Another fire is burning in Yellowstone National Park, to the south of Fawn Fire.
According to a Yellowstone press release, a smokejumper aircraft discovered the conflagration while passing over the Park Monday, August 8, in the evening. Crews have called it the Maple Fire. It’s burning in a swath of land that burned in the 1988 fire season—the North Fork fire scar, one mile east of the Gneiss Creek trail, three miles north of the Cougar Creek cabin, six miles of the Park’s west boundary, and eight miles northeast of West Yellowstone, Montana.
According to fire crews, Maple Fire is currently one-quarter acre in size. From a Yellowstone press release:
The superintendent and chief ranger have approved this fire to be managed under a monitoring and point-protection strategy.
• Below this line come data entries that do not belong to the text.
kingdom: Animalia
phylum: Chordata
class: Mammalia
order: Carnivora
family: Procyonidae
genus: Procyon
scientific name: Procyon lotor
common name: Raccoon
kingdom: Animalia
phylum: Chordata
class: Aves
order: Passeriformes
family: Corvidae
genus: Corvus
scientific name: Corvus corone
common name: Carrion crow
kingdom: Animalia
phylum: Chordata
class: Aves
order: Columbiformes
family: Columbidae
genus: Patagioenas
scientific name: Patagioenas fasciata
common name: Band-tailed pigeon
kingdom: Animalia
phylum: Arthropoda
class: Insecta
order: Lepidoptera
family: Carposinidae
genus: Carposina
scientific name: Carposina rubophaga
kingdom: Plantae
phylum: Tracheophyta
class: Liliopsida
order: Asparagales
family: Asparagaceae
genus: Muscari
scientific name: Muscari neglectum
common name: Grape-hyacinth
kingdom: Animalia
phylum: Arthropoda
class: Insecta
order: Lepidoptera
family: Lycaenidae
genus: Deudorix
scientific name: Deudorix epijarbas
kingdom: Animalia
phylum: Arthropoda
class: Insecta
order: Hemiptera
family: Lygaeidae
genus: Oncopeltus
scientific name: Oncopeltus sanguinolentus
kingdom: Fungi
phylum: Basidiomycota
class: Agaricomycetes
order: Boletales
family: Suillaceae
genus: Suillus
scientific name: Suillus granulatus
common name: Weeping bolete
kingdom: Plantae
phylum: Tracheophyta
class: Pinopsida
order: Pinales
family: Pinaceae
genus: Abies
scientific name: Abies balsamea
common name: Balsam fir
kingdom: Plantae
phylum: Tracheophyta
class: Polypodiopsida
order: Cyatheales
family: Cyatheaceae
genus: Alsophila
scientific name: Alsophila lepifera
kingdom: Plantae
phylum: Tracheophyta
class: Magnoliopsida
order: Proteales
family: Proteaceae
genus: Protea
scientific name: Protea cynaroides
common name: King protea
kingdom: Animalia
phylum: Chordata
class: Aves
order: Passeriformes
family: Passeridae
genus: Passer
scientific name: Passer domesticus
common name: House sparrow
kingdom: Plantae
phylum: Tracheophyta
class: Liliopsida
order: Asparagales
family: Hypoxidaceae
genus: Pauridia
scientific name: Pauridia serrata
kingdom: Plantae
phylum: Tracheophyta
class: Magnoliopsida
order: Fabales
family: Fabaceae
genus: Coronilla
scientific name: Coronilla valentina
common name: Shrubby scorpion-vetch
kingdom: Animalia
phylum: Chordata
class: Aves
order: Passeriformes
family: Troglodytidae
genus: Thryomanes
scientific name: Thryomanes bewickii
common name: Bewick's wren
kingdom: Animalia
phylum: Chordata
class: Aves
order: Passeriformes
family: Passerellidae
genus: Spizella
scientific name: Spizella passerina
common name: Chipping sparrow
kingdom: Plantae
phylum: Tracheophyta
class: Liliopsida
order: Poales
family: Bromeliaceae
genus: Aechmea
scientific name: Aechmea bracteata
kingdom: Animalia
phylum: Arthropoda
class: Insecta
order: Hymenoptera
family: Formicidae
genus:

It will provide fire managers a unique opportunity to study current fire behavior in the 1988 fire scar.
Wednesday morning, August 10, fire monitors will be shuttled into the fire area to collect fuel samples, take weather observations, and re-evaluate the measures needed to be undertaken at the Cougar Creek cabin to ensure its protection should the fire move south towards it.
Long-term monitoring plans include placing a remote camera on Mount Holmes or other favorable location to minimize the need for aircraft.
There are no closures associated with the Maple Fire at this time. The need for any trail, campsite, or area closures will be continually reevaluated based on fire growth and behavior.
Fire managers will monitor the fire and prepare long term management plans that address safety to firefighters and the public, protection of structures, communities, natural and cultural resources.